Task to carry out:
How many lines in the data below contain the string "between"? Case counts. Reply with the number alone.

Data for the task:
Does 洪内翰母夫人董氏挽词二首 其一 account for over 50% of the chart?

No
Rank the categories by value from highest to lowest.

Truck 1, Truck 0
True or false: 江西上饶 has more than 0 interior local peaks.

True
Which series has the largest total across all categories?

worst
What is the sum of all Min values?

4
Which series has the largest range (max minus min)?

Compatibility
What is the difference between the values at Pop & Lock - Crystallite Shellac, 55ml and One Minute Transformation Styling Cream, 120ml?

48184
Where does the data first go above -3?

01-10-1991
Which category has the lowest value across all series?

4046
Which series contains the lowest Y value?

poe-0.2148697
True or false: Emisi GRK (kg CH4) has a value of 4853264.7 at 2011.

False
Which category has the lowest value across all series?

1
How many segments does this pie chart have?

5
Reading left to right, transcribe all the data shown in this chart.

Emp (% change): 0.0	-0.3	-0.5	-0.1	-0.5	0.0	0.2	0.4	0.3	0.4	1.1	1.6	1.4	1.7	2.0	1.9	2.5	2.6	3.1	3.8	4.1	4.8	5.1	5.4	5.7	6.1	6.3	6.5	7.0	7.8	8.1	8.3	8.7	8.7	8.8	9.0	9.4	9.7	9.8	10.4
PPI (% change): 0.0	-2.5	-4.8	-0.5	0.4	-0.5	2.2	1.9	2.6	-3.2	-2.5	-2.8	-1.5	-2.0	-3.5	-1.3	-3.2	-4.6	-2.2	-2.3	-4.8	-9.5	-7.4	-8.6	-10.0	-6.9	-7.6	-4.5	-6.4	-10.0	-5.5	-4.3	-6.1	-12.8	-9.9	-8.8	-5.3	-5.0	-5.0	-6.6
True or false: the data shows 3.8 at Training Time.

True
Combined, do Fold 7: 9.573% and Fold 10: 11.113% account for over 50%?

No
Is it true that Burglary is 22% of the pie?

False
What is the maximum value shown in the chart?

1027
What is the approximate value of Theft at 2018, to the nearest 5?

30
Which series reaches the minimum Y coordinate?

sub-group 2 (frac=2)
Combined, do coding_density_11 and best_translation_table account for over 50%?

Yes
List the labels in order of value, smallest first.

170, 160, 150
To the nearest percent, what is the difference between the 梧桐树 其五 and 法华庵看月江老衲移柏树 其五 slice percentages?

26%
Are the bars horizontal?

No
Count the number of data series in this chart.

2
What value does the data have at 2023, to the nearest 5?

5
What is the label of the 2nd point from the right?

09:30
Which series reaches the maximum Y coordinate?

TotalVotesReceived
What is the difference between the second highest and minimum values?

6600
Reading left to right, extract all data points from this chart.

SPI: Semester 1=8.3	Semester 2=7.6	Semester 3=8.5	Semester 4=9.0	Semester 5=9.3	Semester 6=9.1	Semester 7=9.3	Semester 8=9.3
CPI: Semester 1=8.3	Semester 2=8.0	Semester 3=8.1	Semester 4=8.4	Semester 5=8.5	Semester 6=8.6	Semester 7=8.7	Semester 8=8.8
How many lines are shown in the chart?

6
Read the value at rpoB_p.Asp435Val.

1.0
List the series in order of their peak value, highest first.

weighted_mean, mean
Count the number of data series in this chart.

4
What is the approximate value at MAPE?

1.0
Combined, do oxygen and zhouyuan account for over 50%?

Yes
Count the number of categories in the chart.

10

Completed exercise:
3